Detection of glycosylated cyclotides. Cyclotides with additions of 162 mass units were observed for several of the cyclotides in the screening. (A) Shows representative MS-data for three cyclotides and their glycosylation products from three species. At the top, Viola odorata containing cycloviolacin O2 (cyO2) as demonstrated by the doubly and triply charged ions (1570.6²⁺/1047.7³⁺) and the corresponding ions for cyO2(gly) (marked with ^*).
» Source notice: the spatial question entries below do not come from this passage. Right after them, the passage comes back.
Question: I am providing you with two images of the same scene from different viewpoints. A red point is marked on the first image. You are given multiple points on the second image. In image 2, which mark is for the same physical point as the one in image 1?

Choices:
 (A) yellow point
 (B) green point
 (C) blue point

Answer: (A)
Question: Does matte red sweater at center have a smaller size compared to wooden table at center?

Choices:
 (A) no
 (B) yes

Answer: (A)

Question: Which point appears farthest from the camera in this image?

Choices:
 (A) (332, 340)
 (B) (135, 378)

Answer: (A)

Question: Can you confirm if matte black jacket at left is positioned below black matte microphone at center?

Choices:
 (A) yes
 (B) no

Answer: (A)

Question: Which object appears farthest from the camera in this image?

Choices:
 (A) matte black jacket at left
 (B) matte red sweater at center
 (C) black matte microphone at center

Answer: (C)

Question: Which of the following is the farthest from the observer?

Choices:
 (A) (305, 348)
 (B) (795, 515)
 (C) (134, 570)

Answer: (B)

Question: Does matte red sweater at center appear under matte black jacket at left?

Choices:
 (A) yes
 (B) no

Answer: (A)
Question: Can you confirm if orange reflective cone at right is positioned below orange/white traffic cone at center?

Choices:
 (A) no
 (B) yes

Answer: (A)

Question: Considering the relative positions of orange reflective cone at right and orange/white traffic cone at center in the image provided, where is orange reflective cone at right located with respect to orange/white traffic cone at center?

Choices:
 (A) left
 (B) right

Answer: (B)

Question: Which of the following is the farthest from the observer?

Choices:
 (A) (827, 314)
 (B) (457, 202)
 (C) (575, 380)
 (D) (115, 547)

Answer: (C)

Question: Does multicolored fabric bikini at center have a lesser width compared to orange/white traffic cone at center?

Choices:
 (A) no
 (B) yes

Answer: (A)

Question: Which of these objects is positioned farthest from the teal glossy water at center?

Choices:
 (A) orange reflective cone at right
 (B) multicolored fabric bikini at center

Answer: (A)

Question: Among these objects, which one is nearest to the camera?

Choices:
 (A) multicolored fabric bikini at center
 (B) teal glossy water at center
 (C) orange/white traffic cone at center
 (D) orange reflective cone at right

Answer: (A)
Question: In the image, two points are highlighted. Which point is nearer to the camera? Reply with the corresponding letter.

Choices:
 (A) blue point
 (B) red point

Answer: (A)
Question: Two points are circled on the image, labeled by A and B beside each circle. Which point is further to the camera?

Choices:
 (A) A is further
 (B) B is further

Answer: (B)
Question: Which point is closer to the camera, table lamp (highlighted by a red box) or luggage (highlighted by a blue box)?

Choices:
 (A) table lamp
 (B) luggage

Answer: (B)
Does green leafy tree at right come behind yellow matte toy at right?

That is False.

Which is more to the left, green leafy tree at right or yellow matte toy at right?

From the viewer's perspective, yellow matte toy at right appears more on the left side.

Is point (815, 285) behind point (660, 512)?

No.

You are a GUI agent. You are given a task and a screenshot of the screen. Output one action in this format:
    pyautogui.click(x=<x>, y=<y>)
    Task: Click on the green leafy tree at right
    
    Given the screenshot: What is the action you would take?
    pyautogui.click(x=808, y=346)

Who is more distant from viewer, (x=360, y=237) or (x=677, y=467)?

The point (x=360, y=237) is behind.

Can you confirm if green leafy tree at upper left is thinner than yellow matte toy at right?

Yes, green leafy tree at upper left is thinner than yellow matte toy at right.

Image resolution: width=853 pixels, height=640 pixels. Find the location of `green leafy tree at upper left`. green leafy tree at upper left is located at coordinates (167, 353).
Cyclotides mram 1 from Melicytus ramiflorus (1610.4²⁺/1073.6³⁺) and mema A from Melicytus macrophyllus (1653.0²⁺/1102.5³⁺) and their respective glycosylated derivates show the same patterns of ions. Note that the cyO2 and mram 1 show signs of double glycosylations (^**). The cyclotide derivates with additional 162 Da (corresponding to one sugar residue) shown in the figure have also been sequenced by MS-MS, demonstrating that the glycosylation is localized in loop 5. Cyclotides and their glycosylated derivates elute closely (or co-elute) on RP-HPLC, but may be separated. (B) Shows the separation of cyO2 and cyO2(gly), which unambiguously define them as two separate molecular species. The separation was done using a Phenomenex Kinetex C18 column (150 × 4.6 mm, 2.6 μm) operated at a flow rate of 1 ml/min and a 2%/min gradient of acetonitrile in water, containing 0.1% formic acid.

Figure 6

Stability of cyclotides shown in an almost 200-year old sample. Base peak chromatogram (m/z = 800–1900) from five specimens of Viola odorata collected in the years 1820, 1849, 1886, 1948, and a commercially available Viola odorata (2006). The cyclotide region from 25 to 40 min is shown, and the major components are labeled. Note that the major cyclotide components—the cycloviolacins O2, O19, and varv A—are present in all samples.

Figure 7

Intercysteine loops of Möbius and bracelet cyclotides illustrating the plasticity of the cyclotide scaffold. The total number of different loops between each of the cysteines is shown as bars in upwards direction for the bracelet (including the hybrids) and downwards for Möbius cyclotide (including linear variants). The loops with longer sequences (2, 3, 5, and 6) clearly have more variants than the loops with few amino acids (1 and 4).